Work order = Please repeat, exactly as written, the line containing "463 592 8.41" and every line after it through the end of the records below, leaving out any pictures.

Dataset entries =
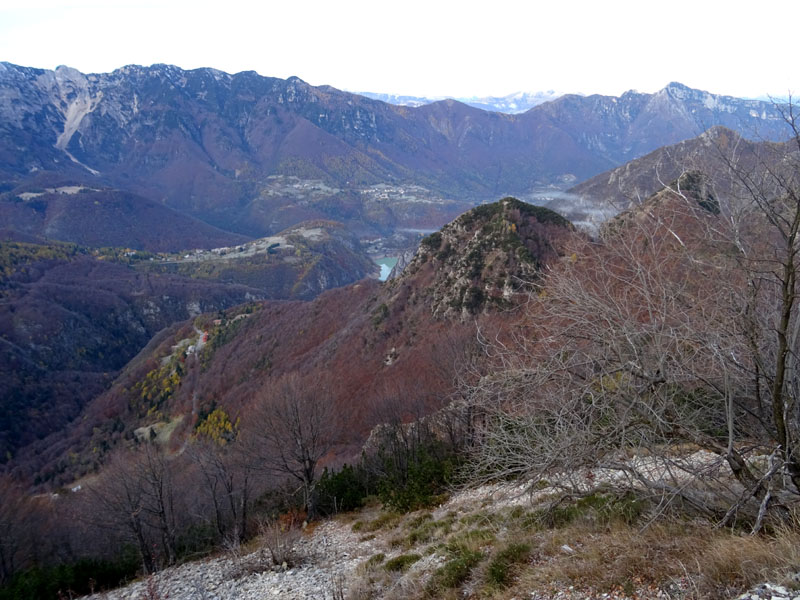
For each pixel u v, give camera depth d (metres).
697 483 7.88
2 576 23.95
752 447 7.02
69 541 28.44
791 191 5.77
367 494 27.97
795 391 6.60
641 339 7.12
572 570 7.04
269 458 27.69
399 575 11.17
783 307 5.92
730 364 6.68
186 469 34.12
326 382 58.31
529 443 8.00
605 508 9.01
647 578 6.13
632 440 7.29
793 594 4.60
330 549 17.66
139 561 23.06
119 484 25.52
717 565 5.66
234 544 20.42
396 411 36.44
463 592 8.41
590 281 7.73
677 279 7.47
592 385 7.42
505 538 9.93
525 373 7.62
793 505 6.47
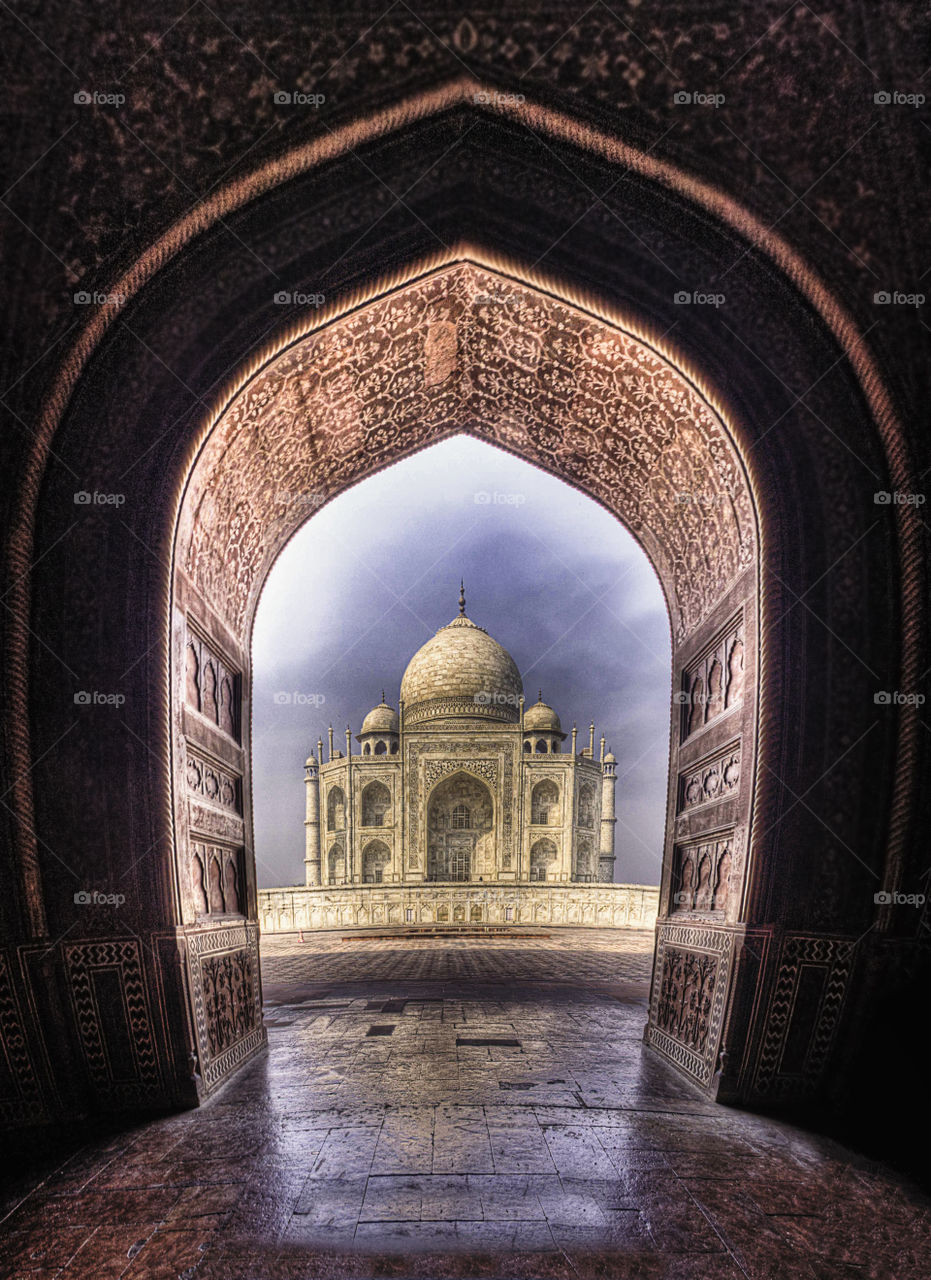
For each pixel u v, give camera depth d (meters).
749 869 3.08
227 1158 2.46
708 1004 3.33
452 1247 1.87
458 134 2.66
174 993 3.01
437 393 4.18
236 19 2.31
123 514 2.94
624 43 2.41
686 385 3.17
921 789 2.91
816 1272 1.79
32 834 2.88
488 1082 3.33
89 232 2.62
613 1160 2.42
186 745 3.27
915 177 2.52
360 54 2.44
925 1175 2.37
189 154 2.55
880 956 2.95
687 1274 1.77
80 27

Result below =
463 592 8.41
590 281 7.73
677 279 7.47
592 385 7.42
505 538 9.93
525 373 7.62
793 505 6.47
For each pixel u v, give camera depth d (meters).
749 869 3.08
227 1158 2.46
708 1004 3.33
452 1247 1.87
458 134 2.66
174 993 3.01
437 393 4.18
236 19 2.31
123 514 2.94
624 43 2.41
686 385 3.17
921 789 2.91
816 1272 1.79
32 834 2.88
488 1082 3.33
89 232 2.62
613 1160 2.42
186 745 3.27
915 177 2.52
360 54 2.44
925 1175 2.37
189 154 2.55
880 956 2.95
687 1274 1.77
80 27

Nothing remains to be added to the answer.